CHICAGO (Reuters) - U.S. Catholic Archbishop Fulton Sheen, one of the world's first televangelists, has moved closer to sainthood after a team of theologians agreed a reported miracle should be attributed to his intercession, church officials said on Wednesday.

The miracle attributed to Sheen involved a baby born in September 2010, according to a statement from the Diocese of Peoria, Illinois, where Sheen once served as a priest.

The baby boy showed no signs of life for an hour after birth as medical professionals tried to revive him, the diocese said.
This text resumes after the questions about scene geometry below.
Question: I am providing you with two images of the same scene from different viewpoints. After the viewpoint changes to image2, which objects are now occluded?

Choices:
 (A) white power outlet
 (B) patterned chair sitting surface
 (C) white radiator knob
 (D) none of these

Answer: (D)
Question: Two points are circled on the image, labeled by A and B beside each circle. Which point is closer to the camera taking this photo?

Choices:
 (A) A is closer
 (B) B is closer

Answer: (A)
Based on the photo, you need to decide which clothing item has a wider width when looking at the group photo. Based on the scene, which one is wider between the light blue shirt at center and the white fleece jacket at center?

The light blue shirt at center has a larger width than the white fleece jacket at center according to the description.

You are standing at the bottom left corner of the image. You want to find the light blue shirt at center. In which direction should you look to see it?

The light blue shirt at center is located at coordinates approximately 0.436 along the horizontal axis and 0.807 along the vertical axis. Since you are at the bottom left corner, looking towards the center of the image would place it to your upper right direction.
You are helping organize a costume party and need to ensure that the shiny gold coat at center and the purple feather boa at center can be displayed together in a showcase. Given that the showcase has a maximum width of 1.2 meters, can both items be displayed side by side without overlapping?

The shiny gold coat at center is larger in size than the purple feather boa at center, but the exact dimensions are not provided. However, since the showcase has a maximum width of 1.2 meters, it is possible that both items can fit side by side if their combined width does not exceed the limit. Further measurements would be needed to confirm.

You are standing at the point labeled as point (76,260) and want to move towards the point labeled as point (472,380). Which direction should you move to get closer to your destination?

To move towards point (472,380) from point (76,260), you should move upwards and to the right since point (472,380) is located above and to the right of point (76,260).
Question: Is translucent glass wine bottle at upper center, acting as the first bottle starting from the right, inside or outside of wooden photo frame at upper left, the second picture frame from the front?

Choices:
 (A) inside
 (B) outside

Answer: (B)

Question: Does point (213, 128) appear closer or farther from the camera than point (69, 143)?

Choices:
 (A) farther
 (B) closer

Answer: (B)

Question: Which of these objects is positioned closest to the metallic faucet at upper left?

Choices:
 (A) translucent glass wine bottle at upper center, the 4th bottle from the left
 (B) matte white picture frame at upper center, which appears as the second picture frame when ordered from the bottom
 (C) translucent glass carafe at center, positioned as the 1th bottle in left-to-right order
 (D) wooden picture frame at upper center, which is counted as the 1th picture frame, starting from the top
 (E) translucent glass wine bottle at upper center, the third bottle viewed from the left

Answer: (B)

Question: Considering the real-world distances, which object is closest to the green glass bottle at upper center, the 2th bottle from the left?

The child's family sought Sheen's intercession, and the baby was restored to life, the statement said.

The theologians had reviewed a previous analysis in March by a team of doctors, who found there was no natural explanation for the baby's revival, said Monsignor Stanley Deptula of Peoria, director of the Archbishop Fulton John Sheen Foundation.

"Clearly, God performed this action through Fulton Sheen's prayers," Deptula said of the commission's finding.

The theologians' findings will next be reviewed by the cardinals and bishops who advise the pope on causes for sainthood, and they could make their finding this autumn, Deptula said. Pope Francis would then have to affirm the miracle in order for Sheen to be beatified.

A second affirmed miracle would lead to Sheen being declared a saint. If Sheen is beatified, he would be the first man born in the United States to receive the honor, Deptula said.

Sheen, who died in 1979, gained fame both as the host of "The Catholic Hour" radio program from 1930 to 1950 and the 1950s television show "Life is Worth Living." Sheen also had been bishop of Rochester, New York.